Comment by jorvi

Comment by jorvi 3 days ago

6 replies

Well, for the two examples I named:

vm.swappiness defaults to 60, which is default from when everyone was still running spinning rust with a swap partition. Servers these days usually have very specific storage+memory configurations, whereas the usual desktop or laptop has an SSD and 16GB+ of RAM with RAM compression expanding it.

Lazy RCU loading is good on a laptop because you only lose about 10% performance and only with specific workloads, but your idle and light load energy consumption improves. Most laptops spend like 95%+ in light or idle load scenarios. Conversely, on a desktop you don't care (much) about idle and light load energy consumption, you only care about keeping max load consumption low enough so that your fans stay quiet. And on a workstation you don't care about a system being whisper quiet so you can go nuts with the energy consumption.

prmoustache 3 days ago

> vm.swappiness defaults to 60, which is default from when everyone was still running spinning rust with a swap partition. Servers these days usually have very specific storage+memory configurations, whereas the usual desktop or laptop has an SSD and 16GB+ of RAM with RAM compression expanding it.

You don't need to compile a specific kernel for that, this is setup via sysctl.

jcalvinowens 3 days ago

> Lazy RCU loading is good on a laptop

Do you mean RCU_LAZY? Most distros will already enable that: it doesn't do anything without rcu_nocbs, so there's no negative impact on server workloads.

    [calvin@debian-trixie ~] grep RCU_LAZY /boot/config-6.12.57+deb13-amd64
    CONFIG_RCU_LAZY=y
    # CONFIG_RCU_LAZY_DEFAULT_OFF is not set
    [calvin@debian-trixie ~] grep RCU_NOCB_CPU /boot/config-6.12.57+deb13-amd64 
    CONFIG_RCU_NOCB_CPU=y
    # CONFIG_RCU_NOCB_CPU_DEFAULT_ALL is not set
https://git.kernel.org/pub/scm/linux/kernel/git/torvalds/lin...

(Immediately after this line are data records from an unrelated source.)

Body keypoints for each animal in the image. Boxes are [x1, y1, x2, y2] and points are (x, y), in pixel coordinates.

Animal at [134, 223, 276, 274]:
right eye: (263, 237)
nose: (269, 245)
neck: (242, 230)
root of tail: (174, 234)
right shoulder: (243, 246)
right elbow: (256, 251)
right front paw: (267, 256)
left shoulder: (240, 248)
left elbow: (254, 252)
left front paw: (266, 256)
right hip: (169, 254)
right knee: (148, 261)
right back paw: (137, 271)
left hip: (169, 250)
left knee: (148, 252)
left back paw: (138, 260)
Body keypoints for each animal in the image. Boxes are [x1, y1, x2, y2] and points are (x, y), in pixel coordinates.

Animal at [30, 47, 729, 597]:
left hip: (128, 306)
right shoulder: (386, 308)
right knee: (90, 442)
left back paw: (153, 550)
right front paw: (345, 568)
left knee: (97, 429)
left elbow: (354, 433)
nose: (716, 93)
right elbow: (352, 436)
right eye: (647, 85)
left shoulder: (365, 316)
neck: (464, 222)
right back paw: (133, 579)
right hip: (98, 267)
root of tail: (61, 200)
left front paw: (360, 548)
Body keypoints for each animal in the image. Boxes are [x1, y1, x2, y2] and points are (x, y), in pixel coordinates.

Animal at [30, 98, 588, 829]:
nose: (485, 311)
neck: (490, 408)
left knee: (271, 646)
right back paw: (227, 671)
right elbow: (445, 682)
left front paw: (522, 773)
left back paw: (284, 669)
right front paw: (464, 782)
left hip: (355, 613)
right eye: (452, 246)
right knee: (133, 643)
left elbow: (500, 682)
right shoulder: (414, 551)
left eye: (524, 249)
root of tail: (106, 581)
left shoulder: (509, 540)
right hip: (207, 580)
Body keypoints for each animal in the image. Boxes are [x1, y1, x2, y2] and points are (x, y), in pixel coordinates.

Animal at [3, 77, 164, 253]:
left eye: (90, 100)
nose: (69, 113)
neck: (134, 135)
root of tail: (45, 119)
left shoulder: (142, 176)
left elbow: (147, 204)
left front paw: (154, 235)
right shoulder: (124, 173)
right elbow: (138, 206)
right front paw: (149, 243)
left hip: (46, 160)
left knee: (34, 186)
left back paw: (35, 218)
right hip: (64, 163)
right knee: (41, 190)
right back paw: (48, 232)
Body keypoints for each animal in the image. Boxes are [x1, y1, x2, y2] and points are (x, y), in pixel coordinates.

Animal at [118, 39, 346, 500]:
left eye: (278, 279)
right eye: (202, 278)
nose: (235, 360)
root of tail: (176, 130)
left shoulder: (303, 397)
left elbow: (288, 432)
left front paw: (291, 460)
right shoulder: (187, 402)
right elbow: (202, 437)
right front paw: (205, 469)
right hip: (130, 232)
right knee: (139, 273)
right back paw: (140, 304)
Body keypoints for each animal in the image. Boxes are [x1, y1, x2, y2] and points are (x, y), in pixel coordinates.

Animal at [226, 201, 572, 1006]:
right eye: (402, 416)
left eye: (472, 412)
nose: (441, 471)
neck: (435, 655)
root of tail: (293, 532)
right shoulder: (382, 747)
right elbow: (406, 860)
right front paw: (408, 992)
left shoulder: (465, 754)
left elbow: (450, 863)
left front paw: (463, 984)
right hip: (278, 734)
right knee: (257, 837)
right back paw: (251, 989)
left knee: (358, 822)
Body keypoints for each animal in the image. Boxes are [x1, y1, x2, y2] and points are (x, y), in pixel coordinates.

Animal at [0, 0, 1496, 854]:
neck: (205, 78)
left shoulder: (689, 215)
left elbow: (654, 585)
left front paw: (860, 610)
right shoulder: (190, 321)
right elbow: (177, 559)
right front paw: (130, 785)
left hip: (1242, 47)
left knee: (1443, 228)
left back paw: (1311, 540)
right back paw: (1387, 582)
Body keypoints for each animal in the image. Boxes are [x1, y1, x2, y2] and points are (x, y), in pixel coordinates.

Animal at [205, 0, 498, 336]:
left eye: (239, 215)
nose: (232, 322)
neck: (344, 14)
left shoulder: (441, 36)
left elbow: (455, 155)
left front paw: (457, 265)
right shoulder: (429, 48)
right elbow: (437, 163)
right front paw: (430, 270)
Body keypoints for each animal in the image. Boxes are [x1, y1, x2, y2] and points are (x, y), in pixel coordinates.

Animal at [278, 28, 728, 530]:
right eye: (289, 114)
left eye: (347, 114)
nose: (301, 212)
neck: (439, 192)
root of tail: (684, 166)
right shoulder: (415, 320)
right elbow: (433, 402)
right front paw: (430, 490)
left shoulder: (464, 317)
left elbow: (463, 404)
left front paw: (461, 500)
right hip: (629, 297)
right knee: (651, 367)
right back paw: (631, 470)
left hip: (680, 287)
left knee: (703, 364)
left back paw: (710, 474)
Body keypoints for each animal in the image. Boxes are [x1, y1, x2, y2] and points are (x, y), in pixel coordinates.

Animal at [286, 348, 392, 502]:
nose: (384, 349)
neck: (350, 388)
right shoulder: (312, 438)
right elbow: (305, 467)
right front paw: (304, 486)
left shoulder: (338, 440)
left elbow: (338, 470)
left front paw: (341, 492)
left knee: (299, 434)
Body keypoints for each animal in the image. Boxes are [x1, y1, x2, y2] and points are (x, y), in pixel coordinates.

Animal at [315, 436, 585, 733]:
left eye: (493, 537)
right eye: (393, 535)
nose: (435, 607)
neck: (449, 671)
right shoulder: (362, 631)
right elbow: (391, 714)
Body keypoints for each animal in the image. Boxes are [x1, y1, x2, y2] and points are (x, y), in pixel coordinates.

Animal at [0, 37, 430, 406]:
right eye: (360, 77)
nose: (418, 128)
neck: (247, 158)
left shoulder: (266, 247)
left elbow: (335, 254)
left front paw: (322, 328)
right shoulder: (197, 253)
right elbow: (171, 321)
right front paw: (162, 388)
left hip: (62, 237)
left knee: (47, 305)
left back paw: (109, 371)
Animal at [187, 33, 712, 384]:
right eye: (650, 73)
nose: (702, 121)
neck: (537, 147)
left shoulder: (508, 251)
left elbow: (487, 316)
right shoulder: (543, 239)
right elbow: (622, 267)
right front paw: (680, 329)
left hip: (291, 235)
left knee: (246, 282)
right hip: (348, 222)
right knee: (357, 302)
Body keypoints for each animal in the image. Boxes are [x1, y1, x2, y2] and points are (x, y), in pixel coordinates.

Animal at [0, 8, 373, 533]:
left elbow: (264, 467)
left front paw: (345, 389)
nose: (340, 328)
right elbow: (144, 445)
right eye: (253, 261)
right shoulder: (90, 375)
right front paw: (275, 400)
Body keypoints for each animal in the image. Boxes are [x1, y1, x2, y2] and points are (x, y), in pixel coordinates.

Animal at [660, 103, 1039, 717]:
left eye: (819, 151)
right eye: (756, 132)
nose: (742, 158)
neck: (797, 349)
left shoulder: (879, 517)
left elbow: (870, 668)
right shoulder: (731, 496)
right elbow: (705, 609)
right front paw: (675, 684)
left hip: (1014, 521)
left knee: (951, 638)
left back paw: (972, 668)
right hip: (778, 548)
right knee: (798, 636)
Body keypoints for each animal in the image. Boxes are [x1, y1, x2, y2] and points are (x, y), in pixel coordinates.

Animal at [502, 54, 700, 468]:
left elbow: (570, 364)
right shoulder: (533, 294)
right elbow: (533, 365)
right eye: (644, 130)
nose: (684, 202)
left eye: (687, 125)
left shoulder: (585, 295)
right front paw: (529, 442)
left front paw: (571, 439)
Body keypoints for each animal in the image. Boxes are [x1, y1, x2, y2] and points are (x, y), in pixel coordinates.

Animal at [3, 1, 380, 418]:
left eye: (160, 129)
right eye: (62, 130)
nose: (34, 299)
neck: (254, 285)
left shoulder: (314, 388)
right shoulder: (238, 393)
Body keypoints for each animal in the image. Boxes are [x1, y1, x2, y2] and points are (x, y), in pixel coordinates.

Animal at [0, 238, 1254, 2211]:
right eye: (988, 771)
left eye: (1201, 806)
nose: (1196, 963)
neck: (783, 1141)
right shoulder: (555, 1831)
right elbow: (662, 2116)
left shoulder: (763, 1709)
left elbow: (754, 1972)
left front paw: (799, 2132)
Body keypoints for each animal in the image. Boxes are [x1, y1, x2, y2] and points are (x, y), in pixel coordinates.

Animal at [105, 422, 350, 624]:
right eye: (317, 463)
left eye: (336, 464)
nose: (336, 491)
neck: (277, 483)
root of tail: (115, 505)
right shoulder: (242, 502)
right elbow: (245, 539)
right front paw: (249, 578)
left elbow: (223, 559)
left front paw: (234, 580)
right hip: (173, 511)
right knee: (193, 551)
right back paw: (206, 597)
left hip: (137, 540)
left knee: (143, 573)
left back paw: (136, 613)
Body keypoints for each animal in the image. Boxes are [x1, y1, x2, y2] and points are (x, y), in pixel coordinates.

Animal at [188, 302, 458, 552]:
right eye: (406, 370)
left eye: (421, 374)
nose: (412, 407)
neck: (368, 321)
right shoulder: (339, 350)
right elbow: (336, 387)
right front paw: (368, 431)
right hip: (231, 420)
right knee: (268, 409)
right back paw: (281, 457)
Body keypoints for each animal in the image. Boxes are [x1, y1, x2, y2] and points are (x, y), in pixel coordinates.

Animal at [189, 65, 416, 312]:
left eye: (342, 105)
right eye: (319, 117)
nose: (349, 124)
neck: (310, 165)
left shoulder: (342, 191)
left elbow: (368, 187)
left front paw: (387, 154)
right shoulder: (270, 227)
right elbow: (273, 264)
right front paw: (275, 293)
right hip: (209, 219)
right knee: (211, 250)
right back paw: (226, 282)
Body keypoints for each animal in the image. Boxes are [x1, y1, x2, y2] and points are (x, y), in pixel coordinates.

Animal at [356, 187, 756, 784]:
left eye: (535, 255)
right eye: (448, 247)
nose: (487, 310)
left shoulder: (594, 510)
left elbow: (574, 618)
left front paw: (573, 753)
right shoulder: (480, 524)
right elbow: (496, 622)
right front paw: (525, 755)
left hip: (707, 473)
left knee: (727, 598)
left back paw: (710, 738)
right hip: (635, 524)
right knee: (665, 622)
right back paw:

You just have to set rcu_nocbs on the kernel cmdline.

johnny22 3 days ago

Swappiness and many others can be changed by some sort of system preset rather built that way. I know not ALL options can be done that way, but I'd want to see changes start there where feasible.

malwrar 3 days ago

I totally missed that part of your comment, my bad. Thanks for elaborating on those, I feel inspired to experiment!

So far my kernel journey has been about making my hardware work + enabling features, and that’s mostly how I’ve been discovering config options. Do you have any suggestions on where one aught to read further on this sort of kernel tuning?

EDIT: doing some further research, couldn’t you just set those options via sysctl w/o needing to build a separate kernel?

  • jorvi 2 days ago

    Yes you can adjust them via sysctl or directly as kernel parameter arguments. That isn't my point. My point is that Linux has some horrible defaults :+)

    • malwrar a day ago

      Makes sense! Thanks for turning me on to them, I hadn’t come across those yet in my journey.